Other niche producers of Montana beef have also benefited recently.
"I guess the interest since this Washington state deal is pretty substantial. The big change is food manufacturers are now calling us," said Harry Armstrong of the Half Circle Ranch in Belgrade, one of Montana's first certified organic beef producers.
The USDA has allowed the term "organic" to be used for beef cattle only since Oct. 21, 2002. The agency agreed to the certification only after a 12-year battle with consumer groups that forced the agency to adopt a uniform, enforceable organic marketing definition.
Armstrong said his cattle ranch has been organic for years, and has the records to prove it - no pesticides or fertilizer on the hay, no hormones or antibiotics in the cattle, no animal byproducts in any feed.
So he was among the first to apply for and receive the USDA organic designation in Montana once a certification process was approved.
He sells his beef at food cooperatives in Billings, Helena and Bozeman, and is not planning on expanding, since drought has limited his beef-cattle feeding capability to about 100 head - the number he can feed with organic hay he grows on the ranch.

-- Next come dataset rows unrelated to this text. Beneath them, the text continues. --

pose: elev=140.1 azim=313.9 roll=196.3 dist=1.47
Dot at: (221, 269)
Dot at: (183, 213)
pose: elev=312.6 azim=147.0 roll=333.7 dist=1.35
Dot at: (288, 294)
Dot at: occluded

"I'm just taking care of my regular customers" despite the food manufacturers' interest, he said.
Despite concern over BSE and hormone-related issues during the last decade, organic and natural beef still represent only a tiny fraction of U.S. beef production. All organic meat production, including poultry, comprises less than 1 percent of the overall U.S. meat market, according to USDA. Organic beef is an even smaller share.
Montana Natural Beef, based in Ronan, is only a tiny fraction of that fraction.

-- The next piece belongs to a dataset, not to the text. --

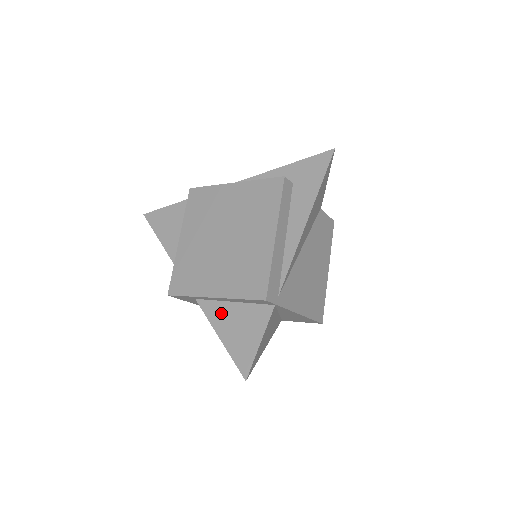
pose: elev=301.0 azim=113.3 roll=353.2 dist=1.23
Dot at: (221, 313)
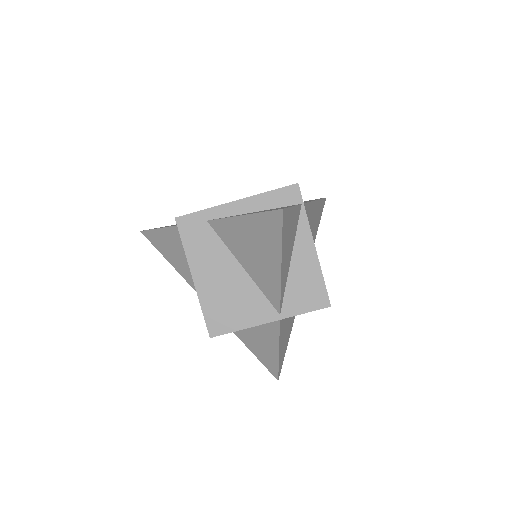
Dot at: occluded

But it is the only certified natural beef producer in Montana, Tufly said, and has shown slow but steady growth over the last six years. These producers now bring about 25 finished animals a month to market.
Natural beef differs from certified organic beef in significant respects. The natural cattle are not fed pesticide-free, fertilizer-free, certified organic grass and grain as organic cattle must be. They are fed hay that grows on the ranches they are raised on in the Mission Valley. Organic beef cattle are often not fed grain to maturity, as Montana Natural Beef are, and if they are, it must certified organically grown grain.
Tufly gets the corn he feeds the Montana Natural cattle by the railroad-car load and it is not certified organic. Trying to buy certified organic feed for cattle is just not economically feasible.
Tufly said that by feeding the Montana Natural cattle corn, the cattle fatten up and much of the meat produced is graded "choice" by inspectors. This is the more tender, less lean product preferred by high-end restaurants and by many consumers.
Jim Riddle, organic policy specialist with the Rodale Institute and a member of the National Organic Standards Board, said last month's BSE discovery has raised consumer awareness about practices used by commodity dairy and beef operations in the United States.
"As consumers learn that all of these substances are prohibited in organic cattle feed, and that organic cattle must be identified and traced from birth through slaughter and packaging, including records of all feeds and medications, I anticipate that the organic meat industry will see increased consumer demand," Riddle said.
Organically oriented consumer organizations already report vastly increased interest in BSE and beef.
In western Montana, Tufly of the Montana Natural Beef cooperative is cautiously optimistic.
"We had been selling about 20-35 animals a month. We're hoping the market is going to expand a little now as customers realize we have a safe product," he said.